• TEXT:
8 April 2019

Tom Gillingham

8 April 2019

Good morning,

We are finally reaching the end-game. Two years of waiting are nearly over, and the final battles are almost upon us.

I am, of course, referring to the return of HBO’s fantasy epic Game of Thrones to British TV screens this time next week.

The return of the show probably can’t come quickly enough for executives at Sky Atlantic - the channel that broadcasts the show in the UK - as another purveyor of internecine political struggles has been quietly eating into their audience. In the week commencing 11 March, BBC Parliament pulled in an average of 488,000 daily viewers. Sky Atlantic? Only 421,000.

BBC Parliament has clearly benefitted from a combination of stand-out specials, arcane ritual and its cast of Commons characters. Audiences have been drawn in by career-defining performances from loquacious legal foghorn Geoffrey Cox; from order superfan John Bercow; and, of course, from still-in-need-of-a-Strepsil Theresa May.

While some of these characters are just about plausible, the chamber format feels a little tired. Even attempts to introduce nudity last week can’t distract from the fact that votes take too long and there’s clearly not enough space between the benches for a proper dance/bake/sing off to give defeated motions a second chance. And don’t even think about suggesting a public vote to spice things up.

Despite BBC Parliament’s plucky performance, there is little doubt which channel will win this particular ratings war next week. After all, a lavishly produced fantasy chronicling endless struggles for a thankless throne will always trump a bare-bones stream chronicling real-life struggles for a thankless throne.

The biggest irony of it all is the majority of the British public don’t actually appear to care about either. Watching politics and Game of Thrones ‘live’ are still both relatively niche interests, despite the level of online hype. The average person spends a total of just three minutesper weekwatching either channel.

Lucky them.


The government says websites could be blocked or fined if they fail to tackle online harms like terrorist propaganda and child abuse. The Department for Culture, Media and Sport has put forward plans for an independent watchdog and a code of practice for tech companies to follow.

• ENTRIES SUPPLIED:
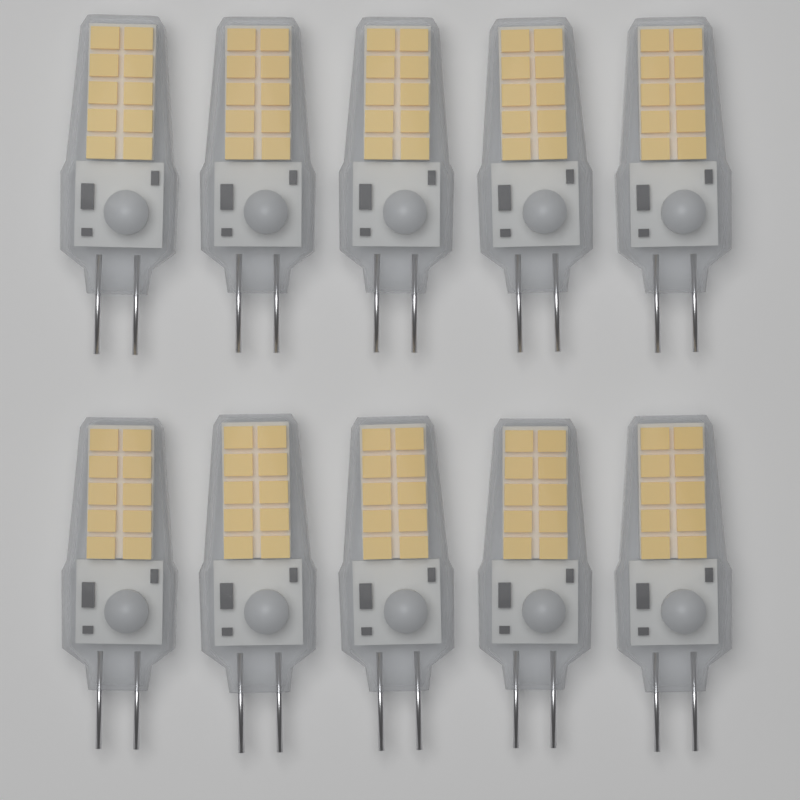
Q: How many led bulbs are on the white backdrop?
---
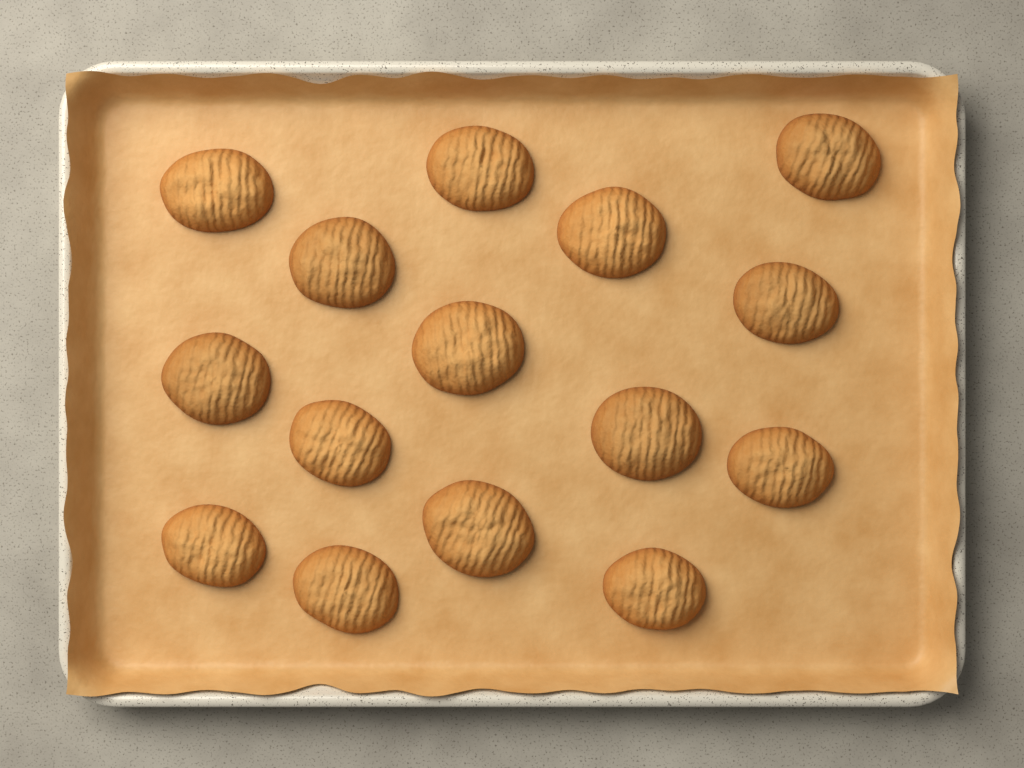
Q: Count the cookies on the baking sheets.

• TASK BRIEF: Write out, word for word, the whole text above about BBC Parliament's viewing figures and the return of Game of Thrones.

• RESPONSE TO THIS TASK:
8 April 2019

Tom Gillingham

8 April 2019

Good morning,

We are finally reaching the end-game. Two years of waiting are nearly over, and the final battles are almost upon us.

I am, of course, referring to the return of HBO’s fantasy epic Game of Thrones to British TV screens this time next week.

The return of the show probably can’t come quickly enough for executives at Sky Atlantic - the channel that broadcasts the show in the UK - as another purveyor of internecine political struggles has been quietly eating into their audience. In the week commencing 11 March, BBC Parliament pulled in an average of 488,000 daily viewers. Sky Atlantic? Only 421,000.

BBC Parliament has clearly benefitted from a combination of stand-out specials, arcane ritual and its cast of Commons characters. Audiences have been drawn in by career-defining performances from loquacious legal foghorn Geoffrey Cox; from order superfan John Bercow; and, of course, from still-in-need-of-a-Strepsil Theresa May.

While some of these characters are just about plausible, the chamber format feels a little tired. Even attempts to introduce nudity last week can’t distract from the fact that votes take too long and there’s clearly not enough space between the benches for a proper dance/bake/sing off to give defeated motions a second chance. And don’t even think about suggesting a public vote to spice things up.

Despite BBC Parliament’s plucky performance, there is little doubt which channel will win this particular ratings war next week. After all, a lavishly produced fantasy chronicling endless struggles for a thankless throne will always trump a bare-bones stream chronicling real-life struggles for a thankless throne.

The biggest irony of it all is the majority of the British public don’t actually appear to care about either. Watching politics and Game of Thrones ‘live’ are still both relatively niche interests, despite the level of online hype. The average person spends a total of just three minutesper weekwatching either channel.

Lucky them.


The government says websites could be blocked or fined if they fail to tackle online harms like terrorist propaganda and child abuse. The Department for Culture, Media and Sport has put forward plans for an independent watchdog and a code of practice for tech companies to follow.